Testimony Before the Senate Education Committee
April 27, 2011
Emeritus Professor of History
California State University, Chico
Chairman, Board of Directors
California Association of Scholars
Senator Hernandez claims this bill is needed to remedy a serious decline in black and Hispanic enrollments at the CSU and UC systems that have occurred since the passage of Proposition 209.
No such drop has occurred. Three years ago, I investigated the impact of Proposition 209 on higher education between 1999-2007.[i]
In the nine years after Prop 209 was enacted, the numbers of black and Hispanic college students who earned degrees rose significantly as more entered and more graduated from the California universities for which they were fully qualified.
For instance, Hispanic baccalaureate degrees from the UC and the CSU systems combined rose from 10,346 in 1999 to 14,483 in 2006, a 38% increase. Black baccalaureate degrees from the two systems rose from 3,856 in 1999 to 4,610 in 2006, a 19% increase.
Over the same period in the University of California system, new Latino enrollees jumped 80%, from 1,046 to 1,879; new Chicano enrollees rose 83%, from 3,034 to 5,551.
The data demonstrate that no decline occurred, thereby negating the need for this bill.
On the pretext of being progressive, SB185 instead perpetuates an illiberal belief by encouraging racial groupthink among students, outreach programs and admissions officers.
If university admissions officers are required to “consider” an applicant’s race, they will either discriminate or give preference based on race. If either occurs, it will violate Article 1, Section 31 (Proposition 209).
If neither occurs, then the whole exercise of considering race is pointless and time-consuming, providing another reason to reject this bill.
It is a grave error to assume that racial diversity begets greater intellectual diversity. That idea accepts that members of a group, because of their race or ethnicity, share certain qualities collectively.
In that sense, SB185 helps to sustain, not diminish race-consciousness. Humans are not divisible biologically into any number of “races.” Each person is unique and hence contributes something to overall diversity.
The university’s core function is to educate students and that is the faculty’s job.

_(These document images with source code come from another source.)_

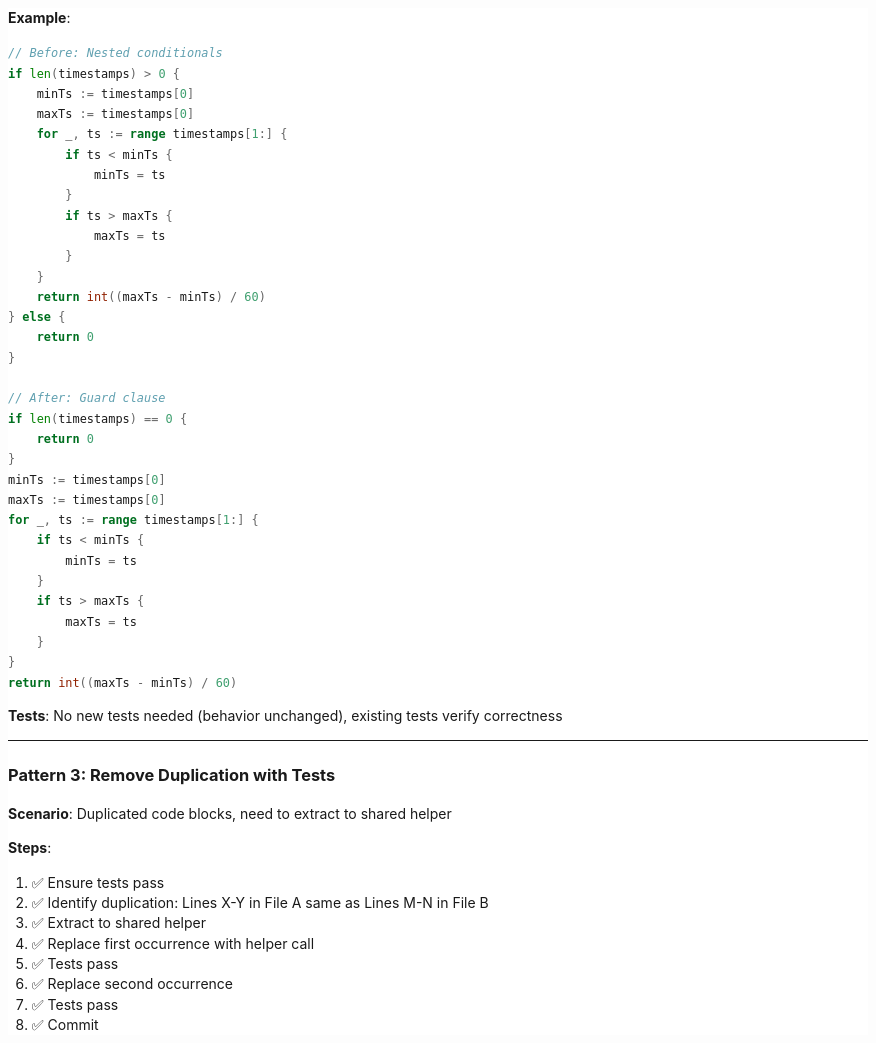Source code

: **Example**:
```go
// Before: Nested conditionals
if len(timestamps) > 0 {
    minTs := timestamps[0]
    maxTs := timestamps[0]
    for _, ts := range timestamps[1:] {
        if ts < minTs {
            minTs = ts
        }
        if ts > maxTs {
            maxTs = ts
        }
    }
    return int((maxTs - minTs) / 60)
} else {
    return 0
}

// After: Guard clause
if len(timestamps) == 0 {
    return 0
}
minTs := timestamps[0]
maxTs := timestamps[0]
for _, ts := range timestamps[1:] {
    if ts < minTs {
        minTs = ts
    }
    if ts > maxTs {
        maxTs = ts
    }
}
return int((maxTs - minTs) / 60)
```

**Tests**: No new tests needed (behavior unchanged), existing tests verify correctness

---

### Pattern 3: Remove Duplication with Tests

**Scenario**: Duplicated code blocks, need to extract to shared helper

**Steps**:
1. ✅ Ensure tests pass
2. ✅ Identify duplication: Lines X-Y in File A same as Lines M-N in File B
3. ✅ Extract to shared helper
4. ✅ Replace first occurrence with helper call
5. ✅ Tests pass
6. ✅ Replace second occurrence
7. ✅ Tests pass
8. ✅ Commit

Students are there to learn, not to be role models or race exemplars for other students.
As an African history professor for 40 years, I can attest that the racial, ethnic, or gender composition of my classes had no bearing whatsoever on how well students paid attention, participated in class discussions, turned in exemplary work, or evidently learned.
A growing cross-section of Americans refuses to be pigeonholed. The Census Bureau now recognizes 63 possible racial labels, an appalling taxonomy as artificial as those 100 years ago that sorted Americans into categories of "white," "Japanese," "Chinese," "Negroes," "mulattoes," "civilized Indians," and so forth.
Will SB185 consider Korean, Chinese and Filipino students as separate groups, then collapse them into one race, “Asians”?
Will it lump Scandinavians, Syrians and Slavs together as "whites"?
Will it cluster Cubans, Mexicans and Brazilians and call them all “Hispanic”?
Millions of young Americans date, love and marry across the “color” line and maintain multiple identities.
As today’s population of blended Californians continues to grow, this bill looks backwards. It obliges admissions officers to sort students into “races” that have no objective genetic meaning. SB185 enables identity group politics to continue infecting university life. It helps turn every issue into a dispute over inclusion or exclusion.
SB185 should be defeated because it is unnecessary and counter productive. It will aid and abet illegal discrimination in university admissions and invite costly litigation, the very last thing California needs.
I urge the Senate Education Committee to reject SB185.
[i] Charles Geshekter, “The Effects of Proposition 209 on California: Higher Education, Public Employment and Contracting,” Academic Questions, Vol. 21, #3 (Summer 2008), pp. 296-319.